Visual scene localization data

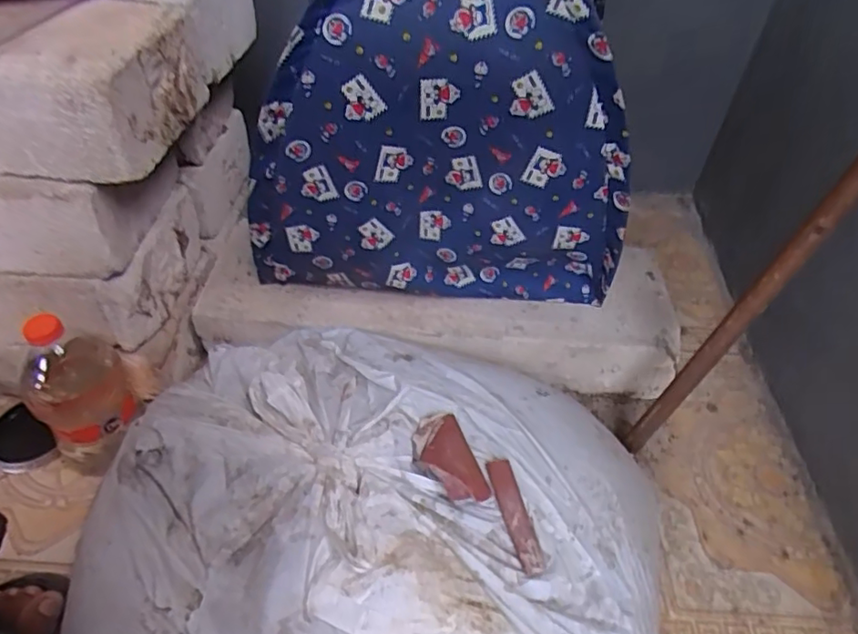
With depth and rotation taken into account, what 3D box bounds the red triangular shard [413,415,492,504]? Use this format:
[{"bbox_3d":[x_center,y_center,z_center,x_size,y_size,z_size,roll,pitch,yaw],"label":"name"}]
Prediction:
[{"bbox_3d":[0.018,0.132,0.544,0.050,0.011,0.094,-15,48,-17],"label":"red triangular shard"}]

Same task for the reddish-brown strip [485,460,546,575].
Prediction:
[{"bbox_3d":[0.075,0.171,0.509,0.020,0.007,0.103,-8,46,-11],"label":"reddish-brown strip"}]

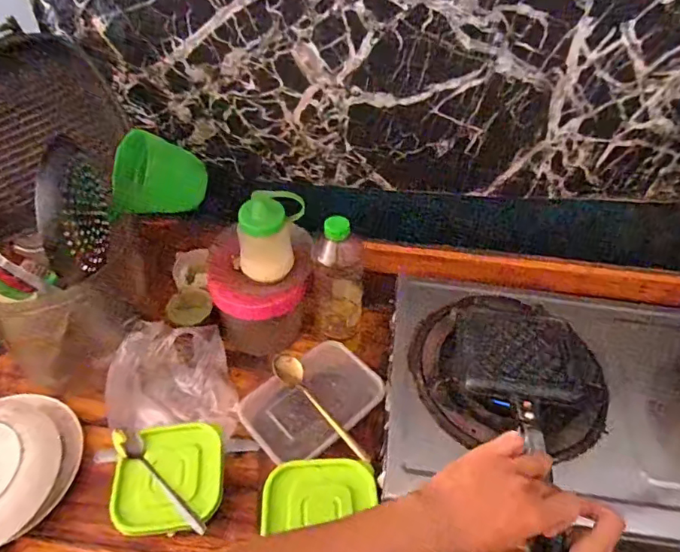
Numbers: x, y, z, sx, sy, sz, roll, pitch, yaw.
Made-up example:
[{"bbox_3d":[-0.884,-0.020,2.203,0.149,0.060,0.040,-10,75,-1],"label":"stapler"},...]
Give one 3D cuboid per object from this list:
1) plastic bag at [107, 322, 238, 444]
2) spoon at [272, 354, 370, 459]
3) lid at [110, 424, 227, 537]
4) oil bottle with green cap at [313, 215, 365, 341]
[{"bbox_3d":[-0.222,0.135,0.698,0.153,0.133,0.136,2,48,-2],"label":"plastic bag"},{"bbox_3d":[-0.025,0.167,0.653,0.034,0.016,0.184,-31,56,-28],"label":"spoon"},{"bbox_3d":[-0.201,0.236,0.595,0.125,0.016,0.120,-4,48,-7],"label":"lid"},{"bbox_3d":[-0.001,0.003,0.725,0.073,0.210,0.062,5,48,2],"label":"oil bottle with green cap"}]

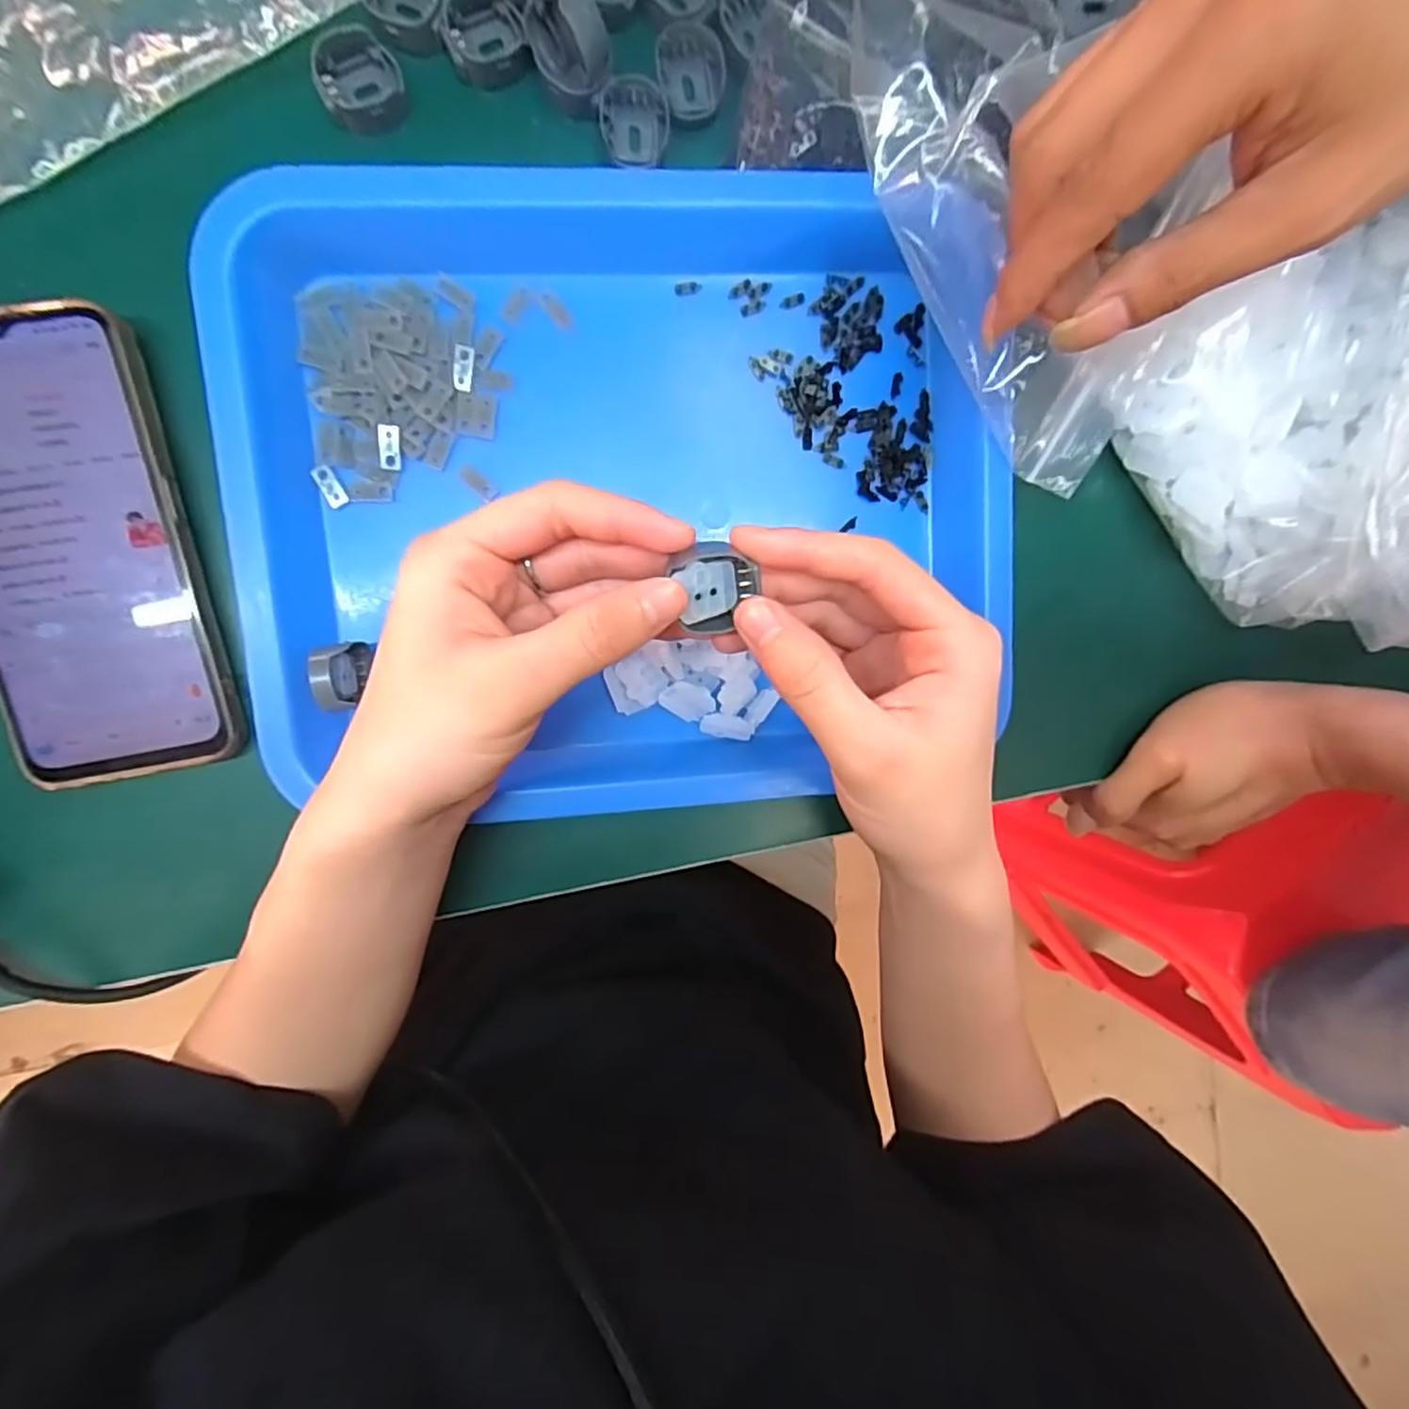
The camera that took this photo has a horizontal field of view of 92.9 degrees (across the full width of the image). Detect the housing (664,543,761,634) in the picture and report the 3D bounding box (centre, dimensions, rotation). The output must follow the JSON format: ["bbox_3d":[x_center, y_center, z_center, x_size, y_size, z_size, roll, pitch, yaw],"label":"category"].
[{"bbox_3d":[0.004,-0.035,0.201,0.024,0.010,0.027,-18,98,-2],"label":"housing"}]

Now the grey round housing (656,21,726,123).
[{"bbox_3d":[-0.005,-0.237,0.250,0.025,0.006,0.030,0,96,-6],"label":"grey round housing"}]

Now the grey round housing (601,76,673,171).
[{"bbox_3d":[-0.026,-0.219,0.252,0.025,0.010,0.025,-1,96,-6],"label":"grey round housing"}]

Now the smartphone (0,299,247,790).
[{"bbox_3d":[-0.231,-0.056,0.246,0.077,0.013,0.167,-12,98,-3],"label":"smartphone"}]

---

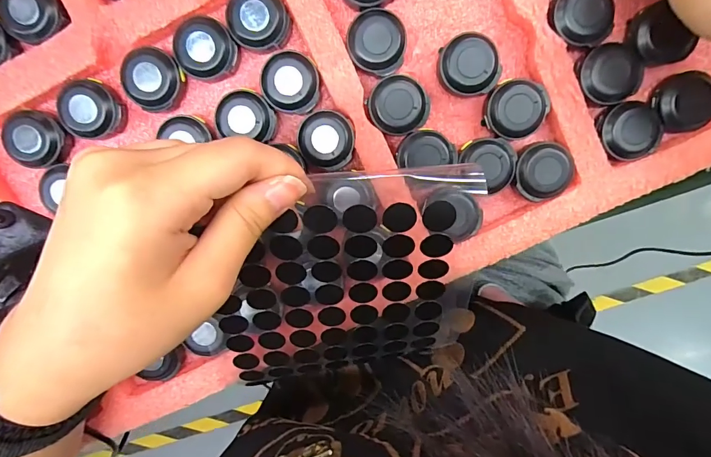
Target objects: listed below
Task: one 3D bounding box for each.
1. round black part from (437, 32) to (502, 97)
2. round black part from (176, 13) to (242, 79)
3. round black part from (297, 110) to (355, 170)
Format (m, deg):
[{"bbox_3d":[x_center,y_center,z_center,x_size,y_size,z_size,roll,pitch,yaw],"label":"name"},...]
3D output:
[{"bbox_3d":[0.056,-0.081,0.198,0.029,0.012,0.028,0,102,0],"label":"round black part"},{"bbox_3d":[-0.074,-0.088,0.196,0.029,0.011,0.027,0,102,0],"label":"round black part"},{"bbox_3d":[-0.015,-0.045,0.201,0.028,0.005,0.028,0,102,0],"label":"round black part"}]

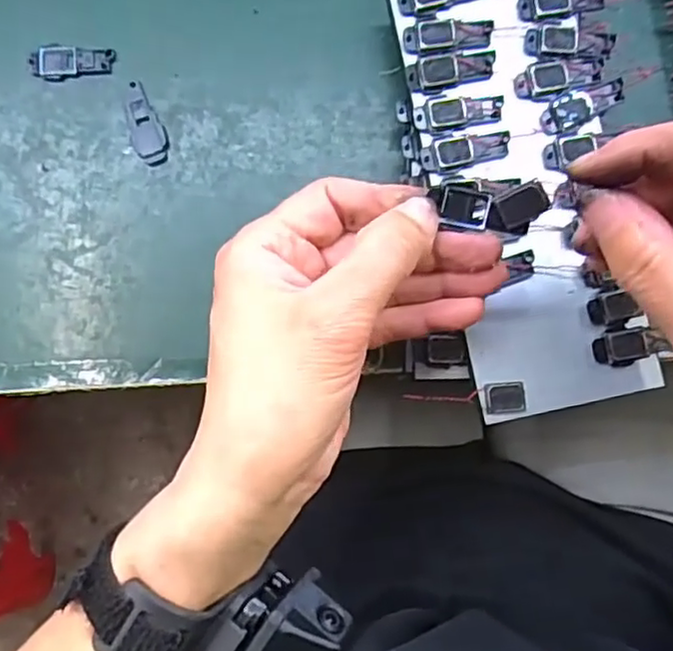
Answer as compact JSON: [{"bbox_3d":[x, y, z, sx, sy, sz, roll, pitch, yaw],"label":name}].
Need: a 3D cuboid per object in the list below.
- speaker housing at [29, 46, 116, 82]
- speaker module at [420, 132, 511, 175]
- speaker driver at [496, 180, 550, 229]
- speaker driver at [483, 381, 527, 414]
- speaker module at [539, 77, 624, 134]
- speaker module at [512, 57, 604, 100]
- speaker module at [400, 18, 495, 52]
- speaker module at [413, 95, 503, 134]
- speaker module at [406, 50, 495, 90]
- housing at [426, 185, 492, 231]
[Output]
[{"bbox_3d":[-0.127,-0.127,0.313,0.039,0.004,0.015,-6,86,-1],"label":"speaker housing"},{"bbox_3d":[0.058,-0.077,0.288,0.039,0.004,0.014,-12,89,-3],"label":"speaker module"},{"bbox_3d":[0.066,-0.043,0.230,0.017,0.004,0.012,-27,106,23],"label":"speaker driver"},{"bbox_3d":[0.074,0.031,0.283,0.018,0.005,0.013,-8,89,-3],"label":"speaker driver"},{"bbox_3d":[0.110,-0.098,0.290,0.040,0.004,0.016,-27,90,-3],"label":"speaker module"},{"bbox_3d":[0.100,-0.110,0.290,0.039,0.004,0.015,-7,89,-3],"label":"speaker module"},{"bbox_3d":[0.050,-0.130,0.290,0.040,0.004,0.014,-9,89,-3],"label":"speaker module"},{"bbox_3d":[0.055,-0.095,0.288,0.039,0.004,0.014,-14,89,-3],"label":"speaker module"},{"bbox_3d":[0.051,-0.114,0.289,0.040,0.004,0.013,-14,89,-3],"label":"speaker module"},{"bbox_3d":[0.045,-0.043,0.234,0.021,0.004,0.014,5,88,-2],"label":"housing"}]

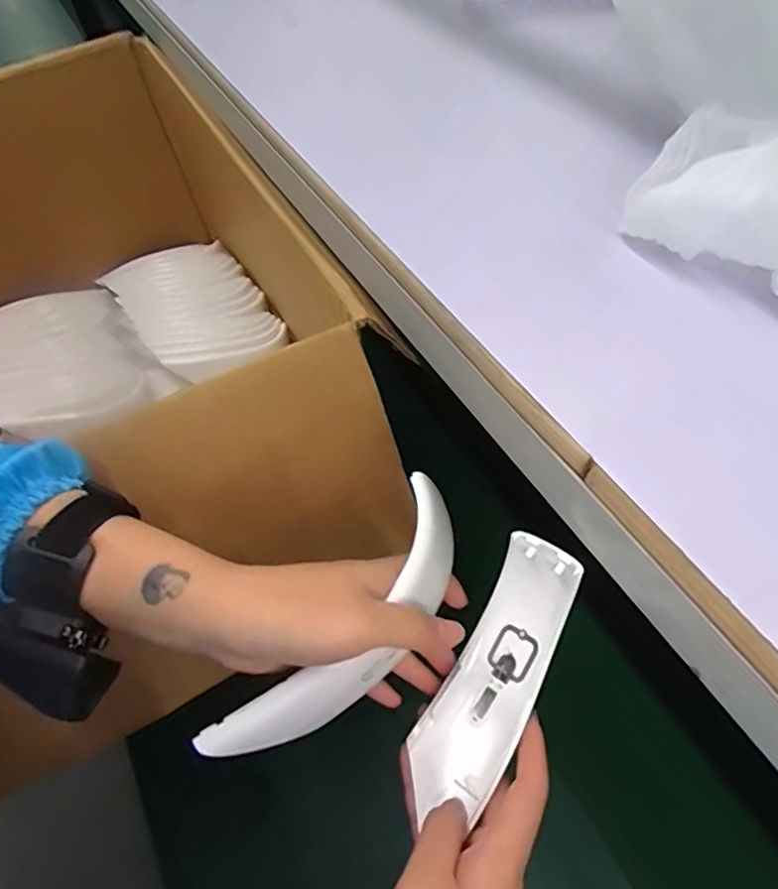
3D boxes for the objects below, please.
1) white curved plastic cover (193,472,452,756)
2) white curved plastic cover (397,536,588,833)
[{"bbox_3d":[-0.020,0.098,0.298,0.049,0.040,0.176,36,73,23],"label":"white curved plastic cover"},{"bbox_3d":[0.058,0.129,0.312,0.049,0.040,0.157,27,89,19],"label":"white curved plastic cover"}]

Task to carry out.
What is asked for is an exact copy of the lines above from the one containing "- speaker driver at [496, 180, 550, 229]" through the one containing "- speaker module at [406, 50, 495, 90]", and only those.

Answer to this task.
- speaker driver at [496, 180, 550, 229]
- speaker driver at [483, 381, 527, 414]
- speaker module at [539, 77, 624, 134]
- speaker module at [512, 57, 604, 100]
- speaker module at [400, 18, 495, 52]
- speaker module at [413, 95, 503, 134]
- speaker module at [406, 50, 495, 90]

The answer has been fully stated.